Subsidies make wood burning profitable
However, the Swedish Council Presidency consistently ignores these proposals. Instead, the country is relying on business as usual and making proposals that sound like something from the forestry industry’s list of demands. Ambitious steps in the direction of climate and nature protection are long overdue in the amendment of the RED. The exemption of wood combustion from the CO2 tax in emissions trading and the RED subsidies make it profitable to burn millions of trees in power plants.
Scientists have long warned that cutting and burning forests harms both biodiversity and climate. Wood burning emits even more CO2 per unit of energy than coal, while increased logging ensures that forests can bind even less CO2 from the air. But it’s not just scientists and associations that are sounding the alarm – the wood-processing industries, which compete with the biomass industry for wood as a valuable material, are also calling for an end to subsidies.
Despite these warnings, relevant decision makers failed to limit wood burning in the last revision of the RED. Instead, sustainability criteria for forest biomass were included, which do almost nothing to protect forests and the climate.
Half of all wood for energy production
The consequences are now becoming clear: More than half of the wood harvested in the EU is burned for energy production. Since 2018, several member states have effectively lost their forest CO2 sinks, in part due to excessive logging.

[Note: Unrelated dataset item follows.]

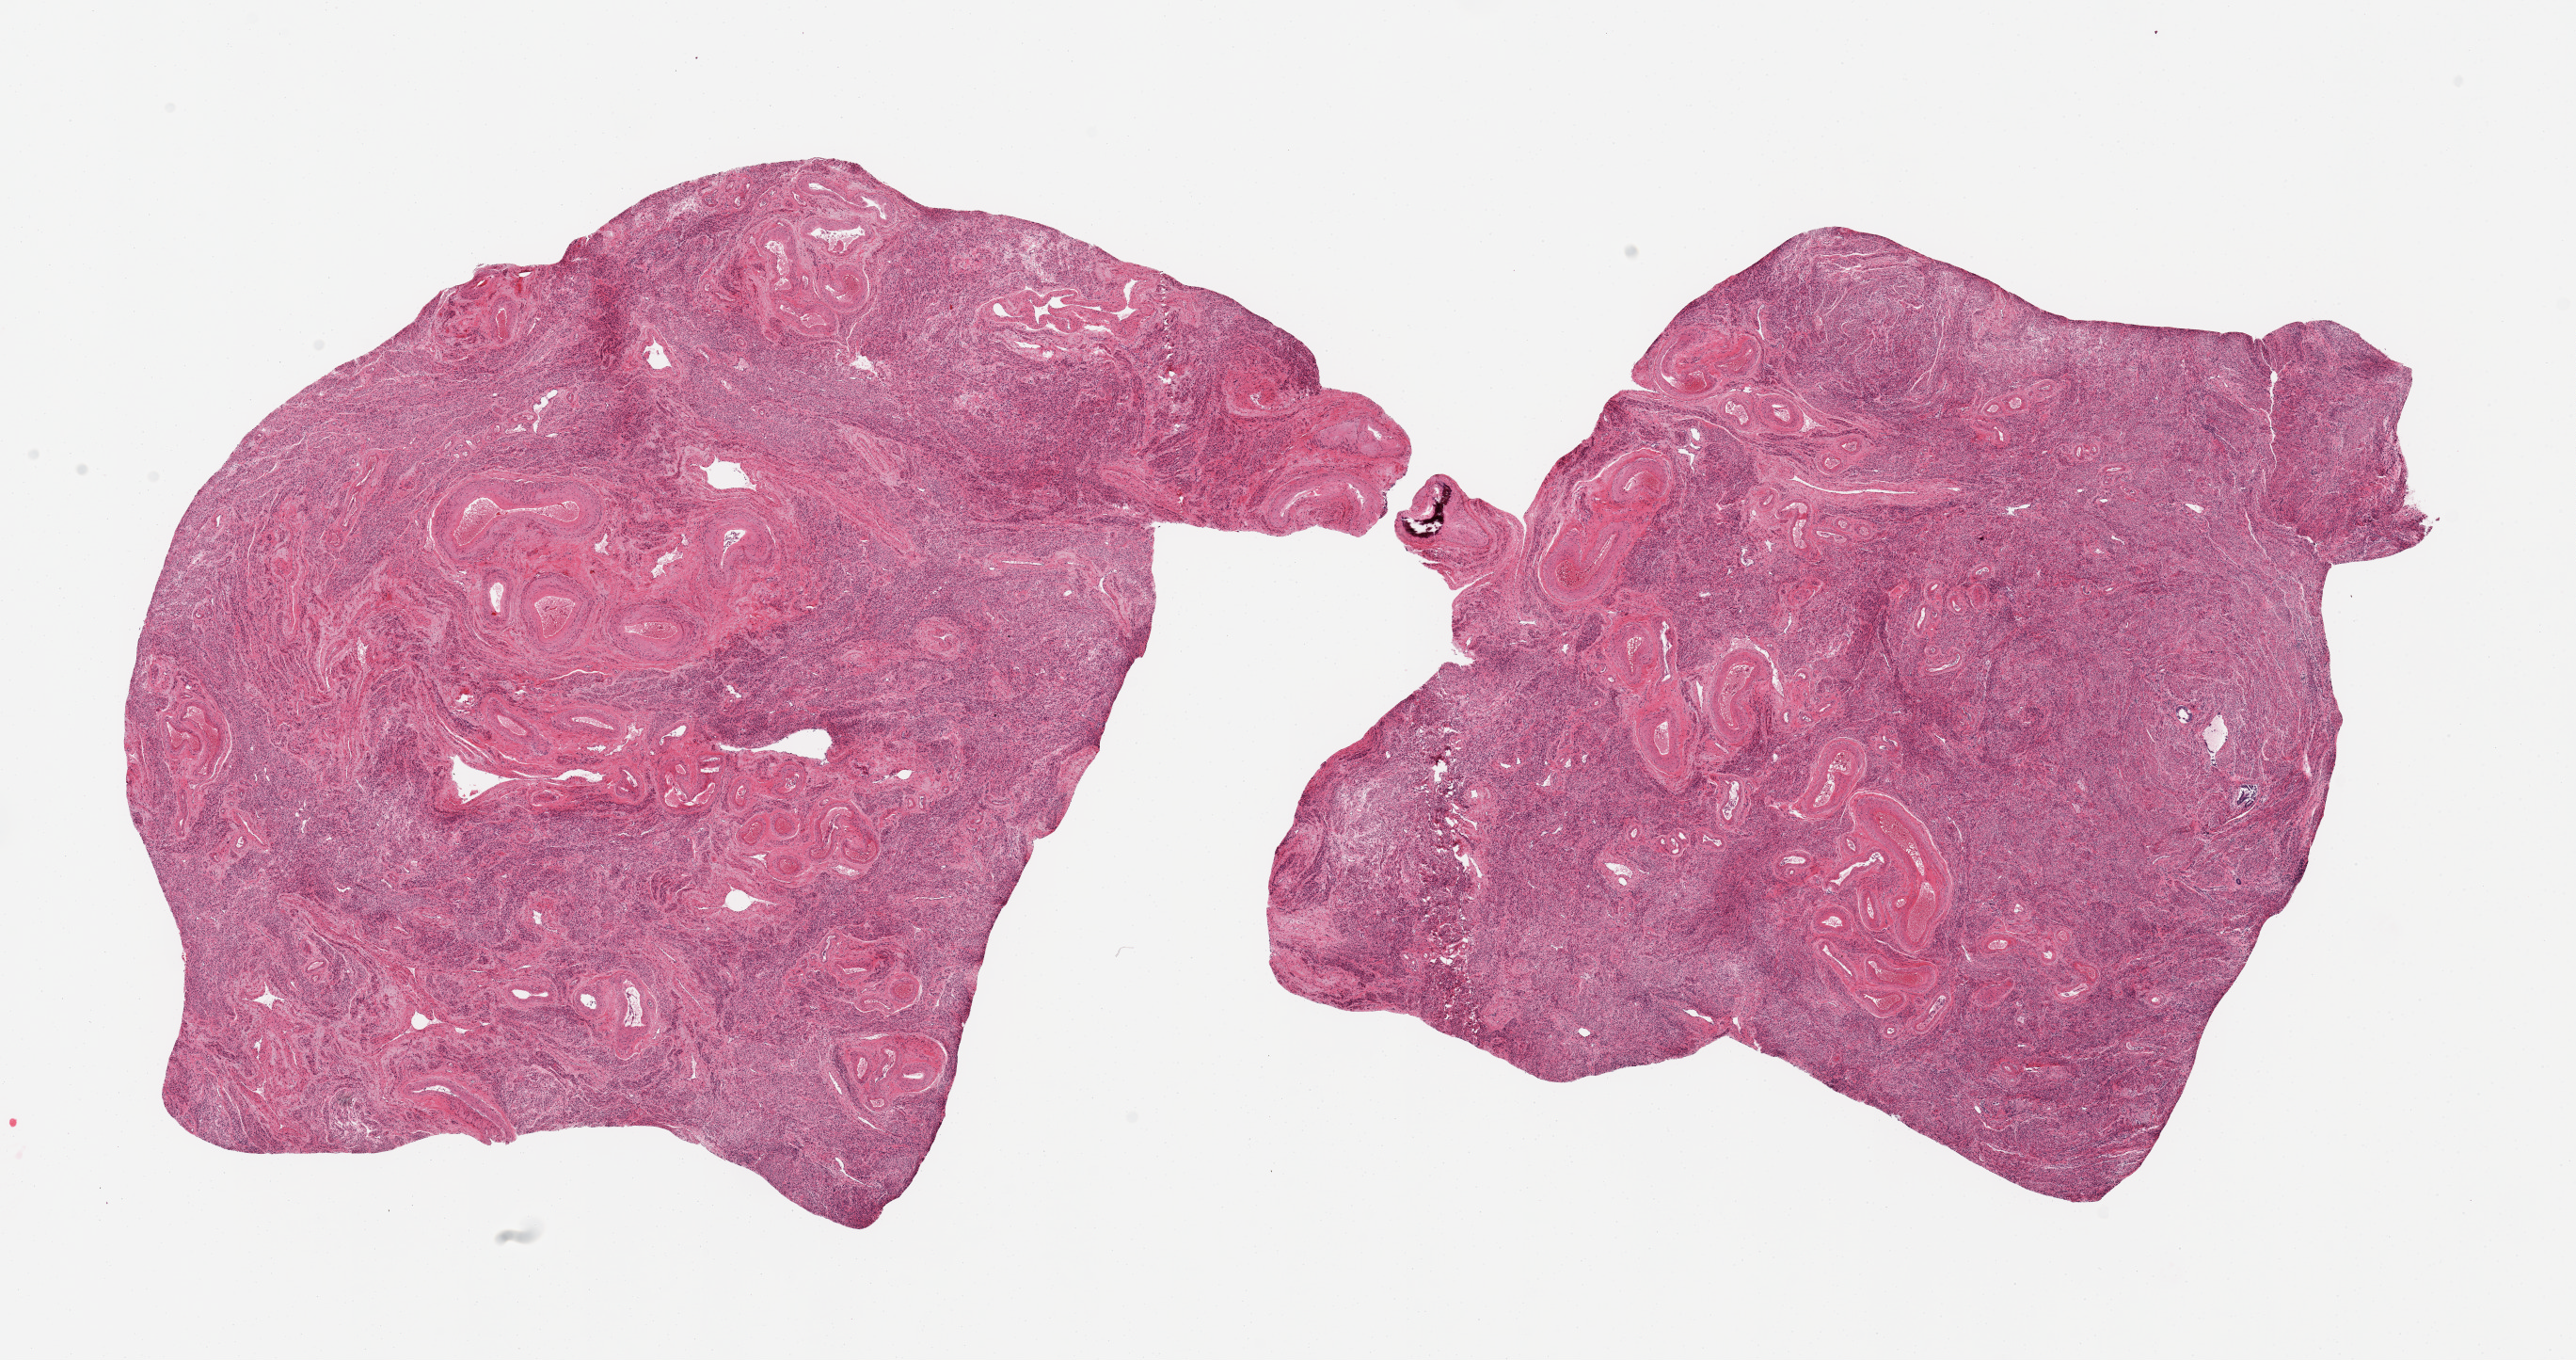
Whole-slide image, haematoxylin and eosin stain — whole scanned area (about 21.7 x 11.4 mm) shown as a low-resolution overview. PAXgene-fixed, paraffin-embedded tissue. Section of uterus (target tissue). Tissue donor sample. Donor: female.
- reviewer comment on this tissue sample: 2 pieces; predominantly myometrium with prominent thick walled vessels and remnant of a few inactive glands with sloughing epithelium; focal medial vascular calcification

Among them are Estonia, Latvia, and Finland. Their forests are now sources of climate-damaging CO2. Germany’s forest sink is also increasingly being reduced.
Sweden is also experiencing an alarming decline in the carbon uptake of its forests. Yet the country is trying to impose its industrial forestry model on the rest of the EU. As long as burning trees is considered a renewable energy source, however, EU member states have little incentive to invest in actual low-carbon technologies.
EU policymakers must not give in to pressure from the Swedish Council Presidency now. As Minister for Climate Action, Robert Habeck must lobby the EU Council to limit and phase out incentives for burning wood so that they do not undermine the EU’s climate and biodiversity goals. EU citizens want and deserve a future with clean energy that protects the climate, forests and health – the Swedish EU Presidency has a responsibility to ensure this.